Text data extracted from pages:
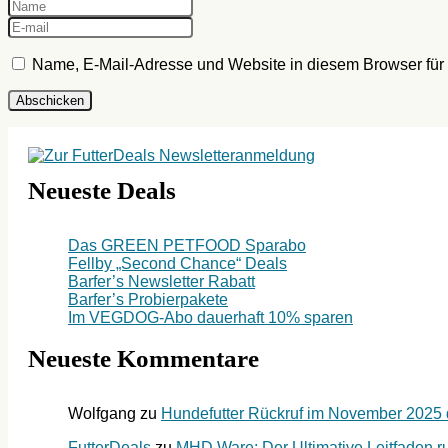
Name, E-Mail-Adresse und Website in diesem Browser fü
Neueste Deals
Das GREEN PETFOOD Sparabo
Fellby „Second Chance“ Deals
Barfer’s Newsletter Rabatt
Barfer’s Probierpakete
Im VEGDOG-Abo dauerhaft 10% sparen
Neueste Kommentare
Wolfgang
zu
Hundefutter Rückruf im November 2025 du
FutterDeals
zu
MHD Ware: Der Ultimative Leitfaden ru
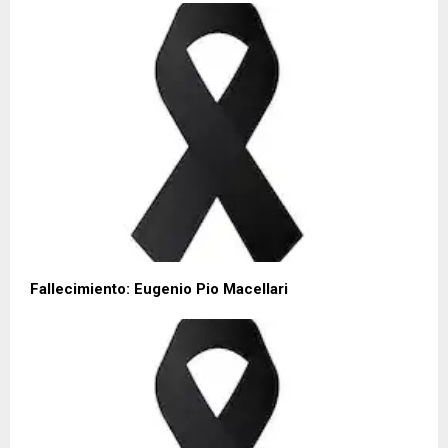
Fallecimiento: Eugenio Pio Macellari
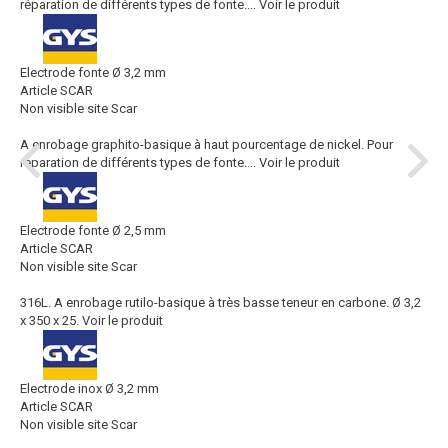
réparation de différents types de fonte....
Voir le produit
Electrode fonte Ø 3,2 mm
Article SCAR
Non visible site Scar
A enrobage graphito-basique à haut pourcentage de nickel. Pour
réparation de différents types de fonte....
Voir le produit
Electrode fonte Ø 2,5 mm
Article SCAR
Non visible site Scar
316L. A enrobage rutilo-basique à très basse teneur en carbone. Ø 3,2
x 350 x 25.
Voir le produit
Electrode inox Ø 3,2 mm
Article SCAR
Non visible site Scar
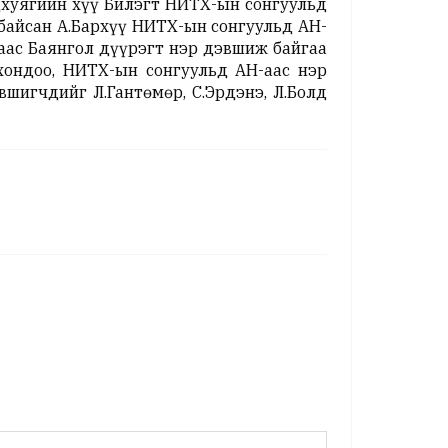
дхуягийн хүү Билэгт НИТХ-ын сонгуульд
байсан А.Бархүү НИТХ-ын сонгуульд АН-
аас Баянгол дүүрэгт нэр дэвшиж байгаа
хондоо, НИТХ-ын сонгуульд АН-аас нэр
шигчдийг Л.Гантөмөр, С.Эрдэнэ, Л.Болд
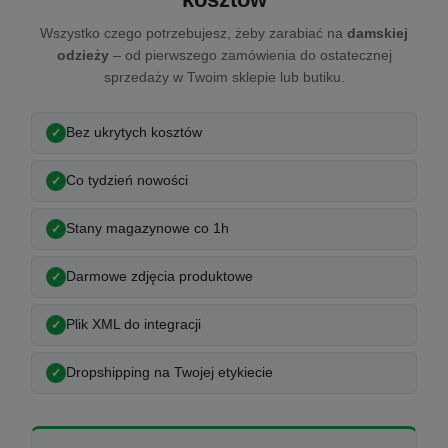
Wszystko czego potrzebujesz, żeby zarabiać na
damskiej
odzieży
– od pierwszego zamówienia do ostatecznej
sprzedaży w Twoim sklepie lub butiku.
Bez ukrytych kosztów
Co tydzień nowości
Stany magazynowe co 1h
Darmowe zdjęcia produktowe
Plik XML do integracji
Dropshipping na Twojej etykiecie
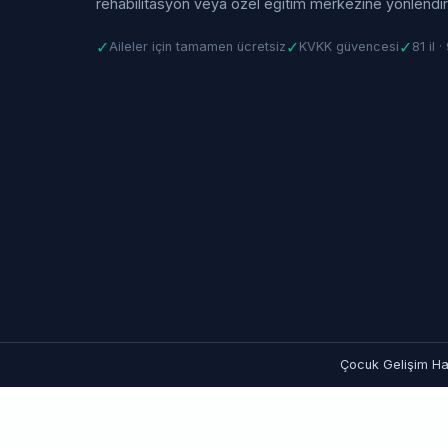
rehabilitasyon veya özel eğitim merkezine yönlendiri
✓
✓
✓
Aileler için tamamen ücretsiz
KVKK güvencesi
81 il 
Çocuk Gelişim Hat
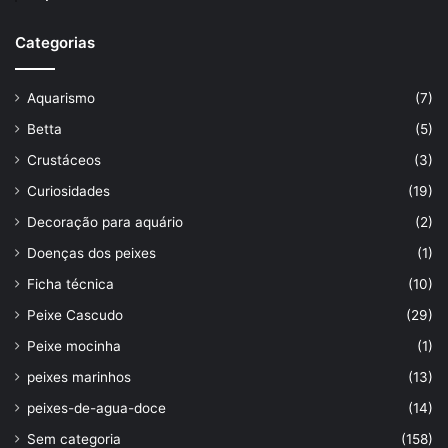
Categorias
Aquarismo
(7)
Betta
(5)
Crustáceos
(3)
Curiosidades
(19)
Decoração para aquário
(2)
Doenças dos peixes
(1)
Ficha técnica
(10)
Peixe Cascudo
(29)
Peixe mocinha
(1)
peixes marinhos
(13)
peixes-de-agua-doce
(14)
Sem categoria
(158)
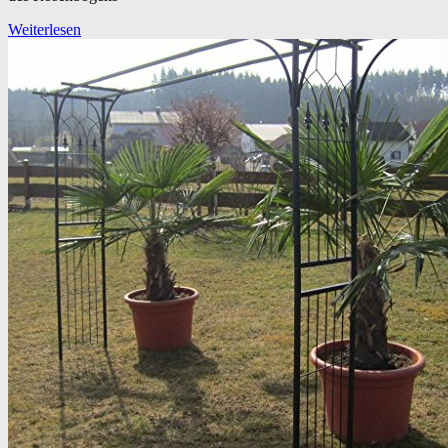
Weiterlesen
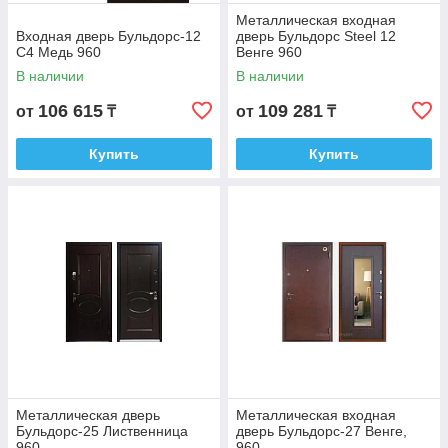
Металлическая входная
Входная дверь Бульдорс-12
дверь Бульдорс Steel 12
C4 Медь 960
Венге 960
В наличии
В наличии
106 615
109 281
от
₸
от
₸
Купить
Купить
Металлическая дверь
Металлическая входная
Бульдорс-25 Лиственница
дверь Бульдорс-27 Венге,
960
960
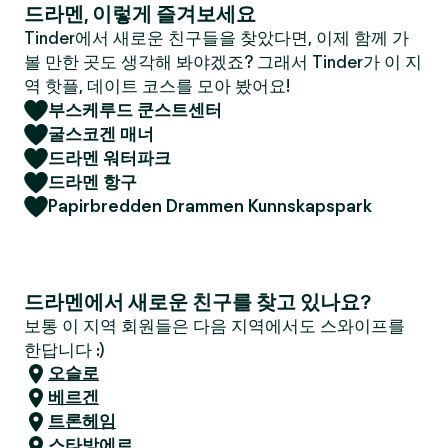
드라멘, 이렇게 즐겨보세요
Tinder에서 새로운 친구들을 찾았다면, 이제 함께 가
볼 만한 곳도 생각해 봐야겠죠? 그래서 Tinder가 이 지
역 핫플, 데이트 코스를 모아 봤어요!
부스케루드 쿤스트센터
굴스코겐 매너
드라멘 워터파크
드라멘 항구
Papirbredden Drammen Kunnskapspark
드라멘에서 새로운 친구를 찾고 있나요?
보통 이 지역 회원들은 다음 지역에서도 스와이프를
한답니다 :)
오슬로
베르겐
트론헤임
스타방에르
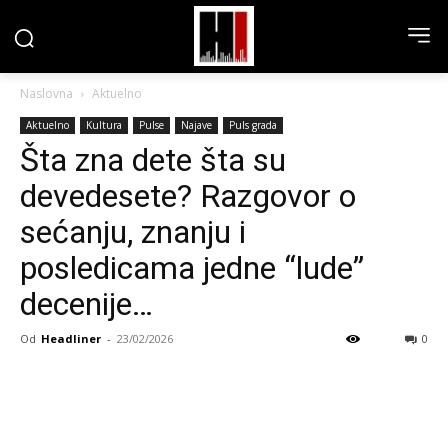
Naslovna
Aktuelno
Aktuelno
Kultura
Pulse
Najave
Puls grada
Šta zna dete šta su
devedesete? Razgovor o
sećanju, znanju i
posledicama jedne “lude”
decenije…
Od
Headliner
-
23/02/2026
0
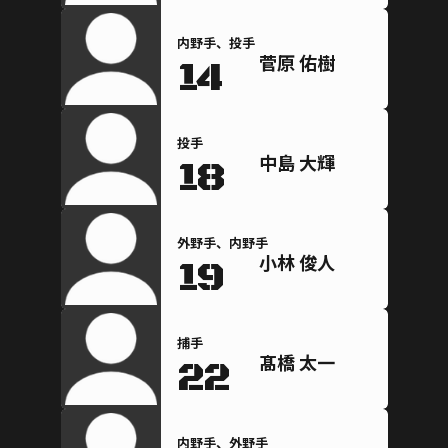
内野手、投手
菅原 佑樹
14
投手
中島 大輝
18
外野手、内野手
小林 俊人
19
捕手
髙橋 太一
22
内野手、外野手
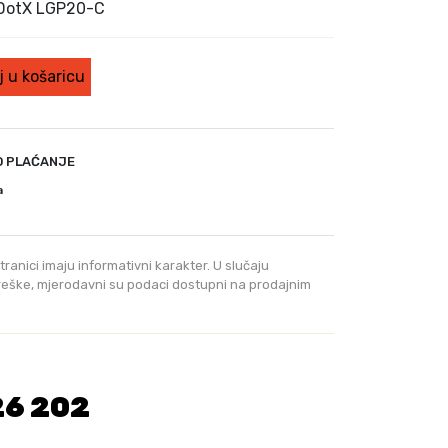
e
 DotX LGP20-C
n
u
t
 u košaricu
n
a
c
i
O PLAĆANJE
j
a
e
n
a
tranici imaju informativni karakter. U slučaju
j
greške, mjerodavni su podaci dostupni na prodajnim
e
:
6
2
5
26 202
,
0
0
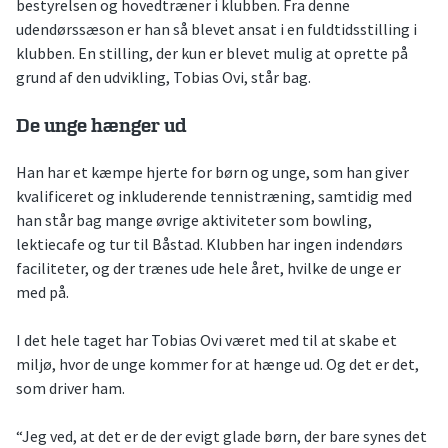
bestyrelsen og hovedtræner i klubben. Fra denne
udendørssæson er han så blevet ansat i en fuldtidsstilling i
klubben. En stilling, der kun er blevet mulig at oprette på
grund af den udvikling, Tobias Ovi, står bag.
De unge hænger ud
Han har et kæmpe hjerte for børn og unge, som han giver
kvalificeret og inkluderende tennistræning, samtidig med
han står bag mange øvrige aktiviteter som bowling,
lektiecafe og tur til Båstad. Klubben har ingen indendørs
faciliteter, og der trænes ude hele året, hvilke de unge er
med på.
I det hele taget har Tobias Ovi været med til at skabe et
miljø, hvor de unge kommer for at hænge ud. Og det er det,
som driver ham.
“Jeg ved, at det er de der evigt glade børn, der bare synes det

Work instruction. Could you repeat all the entries above, substituting "Afficher le produit" for every "Voir le produit", keeping everything else unchanged and leaving out the pictures?

Output below.
Name, E-Mail-Adresse und Website in diesem Browser fü
Neueste Deals
Das GREEN PETFOOD Sparabo
Fellby „Second Chance“ Deals
Barfer’s Newsletter Rabatt
Barfer’s Probierpakete
Im VEGDOG-Abo dauerhaft 10% sparen
Neueste Kommentare
Wolfgang
zu
Hundefutter Rückruf im November 2025 du
FutterDeals
zu
MHD Ware: Der Ultimative Leitfaden ru
Fallecimiento: Eugenio Pio Macellari
réparation de différents types de fonte....
Afficher le produit
Electrode fonte Ø 3,2 mm
Article SCAR
Non visible site Scar
A enrobage graphito-basique à haut pourcentage de nickel. Pour
réparation de différents types de fonte....
Afficher le produit
Electrode fonte Ø 2,5 mm
Article SCAR
Non visible site Scar
316L. A enrobage rutilo-basique à très basse teneur en carbone. Ø 3,2
x 350 x 25.
Afficher le produit
Electrode inox Ø 3,2 mm
Article SCAR
Non visible site Scar
дхуягийн хүү Билэгт НИТХ-ын сонгуульд
байсан А.Бархүү НИТХ-ын сонгуульд АН-
аас Баянгол дүүрэгт нэр дэвшиж байгаа
хондоо, НИТХ-ын сонгуульд АН-аас нэр
шигчдийг Л.Гантөмөр, С.Эрдэнэ, Л.Болд
Wszystko czego potrzebujesz, żeby zarabiać na
damskiej
odzieży
– od pierwszego zamówienia do ostatecznej
sprzedaży w Twoim sklepie lub butiku.
Bez ukrytych kosztów
Co tydzień nowości
Stany magazynowe co 1h
Darmowe zdjęcia produktowe
Plik XML do integracji
Dropshipping na Twojej etykiecie
rehabilitasyon veya özel eğitim merkezine yönlendiri
✓
✓
✓
Aileler için tamamen ücretsiz
KVKK güvencesi
81 il 
Çocuk Gelişim Hat
Categorias
Aquarismo
(7)
Betta
(5)
Crustáceos
(3)
Curiosidades
(19)
Decoração para aquário
(2)
Doenças dos peixes
(1)
Ficha técnica
(10)
Peixe Cascudo
(29)
Peixe mocinha
(1)
peixes marinhos
(13)
peixes-de-agua-doce
(14)
Sem categoria
(158)
Weiterlesen
Металлическая входная
Входная дверь Бульдорс-12
дверь Бульдорс Steel 12
C4 Медь 960
Венге 960
В наличии
В наличии
106 615
109 281
от
₸
от
₸
Купить
Купить
Металлическая дверь
Металлическая входная
Бульдорс-25 Лиственница
дверь Бульдорс-27 Венге,
960
960
드라멘, 이렇게 즐겨보세요
Tinder에서 새로운 친구들을 찾았다면, 이제 함께 가
볼 만한 곳도 생각해 봐야겠죠? 그래서 Tinder가 이 지
역 핫플, 데이트 코스를 모아 봤어요!
부스케루드 쿤스트센터
굴스코겐 매너
드라멘 워터파크
드라멘 항구
Papirbredden Drammen Kunnskapspark
드라멘에서 새로운 친구를 찾고 있나요?
보통 이 지역 회원들은 다음 지역에서도 스와이프를
한답니다 :)
오슬로
베르겐
트론헤임
스타방에르
Naslovna
Aktuelno
Aktuelno
Kultura
Pulse
Najave
Puls grada
Šta zna dete šta su
devedesete? Razgovor o
sećanju, znanju i
posledicama jedne “lude”
decenije…
Od
Headliner
-
23/02/2026
0
内野手、投手
菅原 佑樹
14
投手
中島 大輝
18
外野手、内野手
小林 俊人
19
捕手
髙橋 太一
22
内野手、外野手
e
 DotX LGP20-C
n
u
t
 u košaricu
n
a
c
i
O PLAĆANJE
j
a
e
n
a
tranici imaju informativni karakter. U slučaju
j
greške, mjerodavni su podaci dostupni na prodajnim
e
:
6
2
5
26 202
,
0
0
bestyrelsen og hovedtræner i klubben. Fra denne
udendørssæson er han så blevet ansat i en fuldtidsstilling i
klubben. En stilling, der kun er blevet mulig at oprette på
grund af den udvikling, Tobias Ovi, står bag.
De unge hænger ud
Han har et kæmpe hjerte for børn og unge, som han giver
kvalificeret og inkluderende tennistræning, samtidig med
han står bag mange øvrige aktiviteter som bowling,
lektiecafe og tur til Båstad. Klubben har ingen indendørs
faciliteter, og der trænes ude hele året, hvilke de unge er
med på.
I det hele taget har Tobias Ovi været med til at skabe et
miljø, hvor de unge kommer for at hænge ud. Og det er det,
som driver ham.
“Jeg ved, at det er de der evigt glade børn, der bare synes det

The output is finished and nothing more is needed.